Years ago, when he’d first joined the SVR , he’d been shown a short film. It had been compulsory viewing for all new SVR recruits. Even now, as he closed his eyes and tried to nap, that grainy black-and-white footage projected onto the walls of his mind like a nightmare. It had shown a man gagged and tied with wires to a steel stretcher. He was being wheeled toward what looked like a heavy, cast-iron hatch door. The man was frantic; his body was straining so hard that tendons in his arms and legs were tearing. But the wires didn’t give. The hatch opened to reveal a blazing furnace. The man screamed for his life. Then, with one quick shove . . . in he went.

An image that, once seen, was never forgotten. But that was the point.

This is the fate of an SVR officer who betrays our secrets. If he was caught, things would happen quickly. There’d be no trial.

Psychiatric Wing, Mount Vernon Hospital

Arlington, Virginia

The ward was quiet. Smells of coffee and institutional omelets lingered in the air. Most inmates were still dosed up and dozing.

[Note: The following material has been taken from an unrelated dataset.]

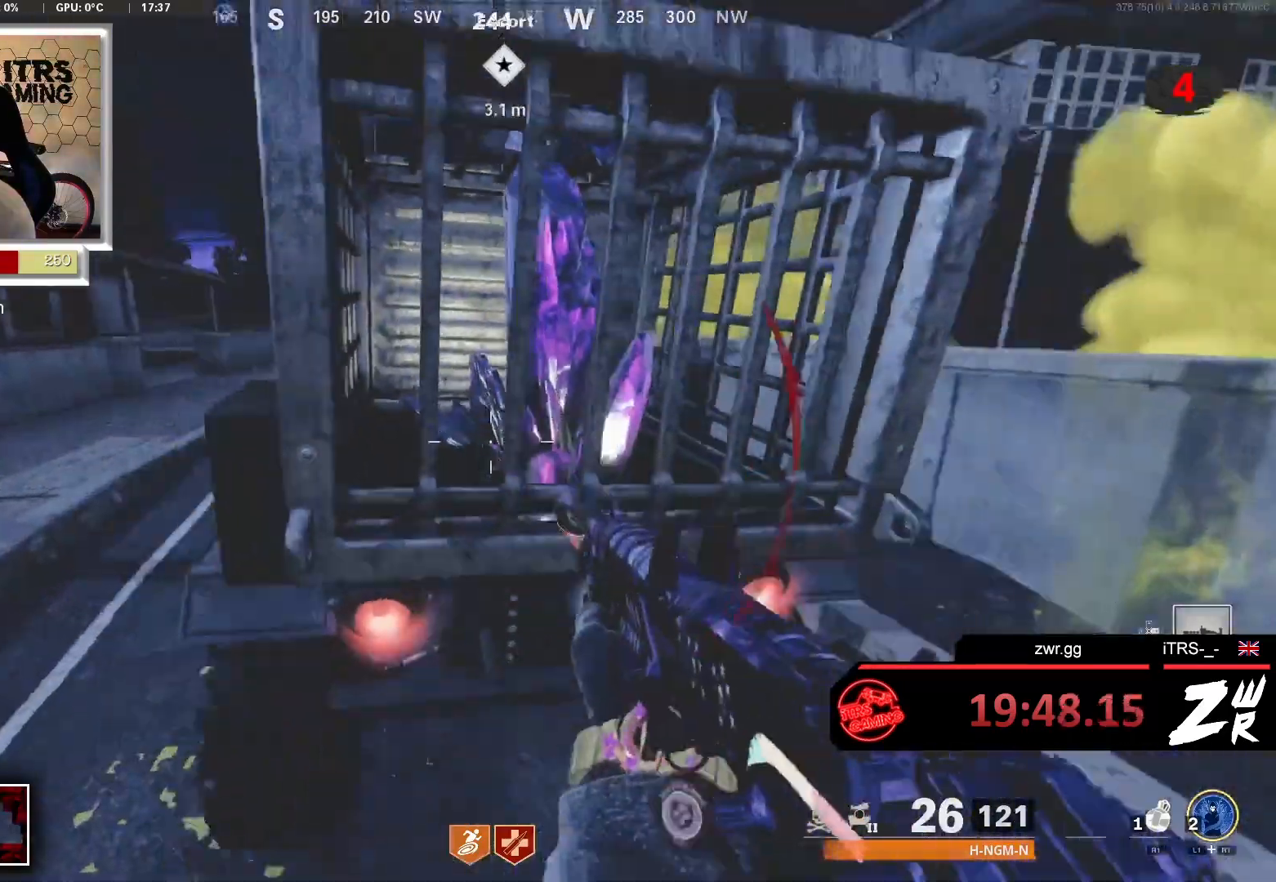
{"buttons": [], "left_stick": "up", "right_stick": "center", "events": [[100, "left_stick", "up-left"], [367, "left_stick", "up-right"], [467, "left_stick", "up"]]}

Muffled laughter from a morning talk show emanated from behind the closed doors of the patients’ lounge.

Eric paused to check his hair in the reflective glass of the security guard’s office, then composed his face into its most sympathetic expression.

The nurse behind the desk was a portly young man with a gold ear stud and a name tag that said adam .

“I’m here to visit Soo-min,” Eric said. “Is now a good time?”

Eric barely registered the man’s eyes melting from professional distance into something more adoring. It was a reaction he got on a regular basis.

“Uh, Soo-min’s only taking visits from her mom, sir.”

“She’ll want to see me, I’m sure. I’m an old, old friend.”

“Oh, you’re the gentleman who called the director’s office. You wanted to surprise her?”

Center had thought of everything. Eric turned on his GQ magazine smile. “How is she?”